This is one of those dishes where I started out reading a recipe and then my little monkey brain took over and played around. And you know what? It worked out pretty well. I started from the basic "Golden Northern Cornbread" recipe from my new general cookbook The New Best Recipe from Cook's Illustrated (love this cookbook!) but then also read the Martha White recipe on the bag of self-rising white cornmeal mix, and then threw in add-ins until I was happy with the batter.
The cornbread scones made a nice addition to the chili I took to Aunt Miranda's house the other night for a triathalon soup dinner so I just might be running this recipe again. I probably should write it down somewhere. Hey,this is a good place.
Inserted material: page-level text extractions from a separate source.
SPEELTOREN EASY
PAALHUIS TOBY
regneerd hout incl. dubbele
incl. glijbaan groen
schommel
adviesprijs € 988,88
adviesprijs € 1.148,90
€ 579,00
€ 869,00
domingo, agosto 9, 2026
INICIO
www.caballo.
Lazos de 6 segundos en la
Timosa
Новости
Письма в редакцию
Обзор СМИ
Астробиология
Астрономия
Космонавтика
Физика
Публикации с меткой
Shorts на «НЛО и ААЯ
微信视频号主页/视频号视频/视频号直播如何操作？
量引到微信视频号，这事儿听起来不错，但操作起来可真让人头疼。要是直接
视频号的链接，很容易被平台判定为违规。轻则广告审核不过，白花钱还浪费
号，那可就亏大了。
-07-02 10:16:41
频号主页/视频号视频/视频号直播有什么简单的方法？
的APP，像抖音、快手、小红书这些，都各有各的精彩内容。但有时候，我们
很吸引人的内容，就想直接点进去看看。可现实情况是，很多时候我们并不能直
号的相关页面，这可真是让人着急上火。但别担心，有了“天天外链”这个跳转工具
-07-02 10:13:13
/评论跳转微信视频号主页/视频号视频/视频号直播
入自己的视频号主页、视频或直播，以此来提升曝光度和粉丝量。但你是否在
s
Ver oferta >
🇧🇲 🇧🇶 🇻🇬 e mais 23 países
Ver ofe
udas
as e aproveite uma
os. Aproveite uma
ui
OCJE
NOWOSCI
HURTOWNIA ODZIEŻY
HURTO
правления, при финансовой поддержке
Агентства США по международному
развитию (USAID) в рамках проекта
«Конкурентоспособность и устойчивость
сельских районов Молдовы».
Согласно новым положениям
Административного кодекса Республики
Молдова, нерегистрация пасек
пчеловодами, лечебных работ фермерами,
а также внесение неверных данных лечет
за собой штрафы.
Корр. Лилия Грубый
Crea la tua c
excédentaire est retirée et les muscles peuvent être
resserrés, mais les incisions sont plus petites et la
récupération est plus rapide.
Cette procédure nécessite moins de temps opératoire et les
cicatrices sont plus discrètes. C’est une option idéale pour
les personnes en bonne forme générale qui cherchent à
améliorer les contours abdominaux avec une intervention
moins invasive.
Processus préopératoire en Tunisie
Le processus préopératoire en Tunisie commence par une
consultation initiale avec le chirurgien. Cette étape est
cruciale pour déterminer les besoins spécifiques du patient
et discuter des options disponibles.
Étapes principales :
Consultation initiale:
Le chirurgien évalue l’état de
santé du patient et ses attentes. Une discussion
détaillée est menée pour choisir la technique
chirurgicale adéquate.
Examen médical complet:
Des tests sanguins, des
With cilantro, this is my contribution to Kalyn of Kalyn's Kitchen's Weekend Herb Blogging event. Head over there later in the week (after Sunday) to see all the herbacious dishes cooking up all over the world this week.
Northern Cornbread with Jalapenos & Cilantro
2 cups Martha White self-rising buttermilk white cornmeal mix
1/2 cup coarse ground yellow cornmeal
1 cup all purpose flour
1 Tbsp sugar
2 large eggs
1/3 cup canola oil
1 1/2 cup milk mixed with 1 Tbsp white vinegar
1/2 cup sharp cheddar cheese
2 jalapenos, minced
1 tsp fresh cilantro minced, or 1/2 tsp dried
1. Preheat oven to 400 degrees. Spray 9 x 13 pan or 2 scone pans with cooking spray.
2. Mix all dry ingredients together. Mix all wet ingredients together. Stir wet ingredients into dry ingredients, mixing only just until combined. Pour into pan(s) and bake for 35-40 minutes or until golden browned.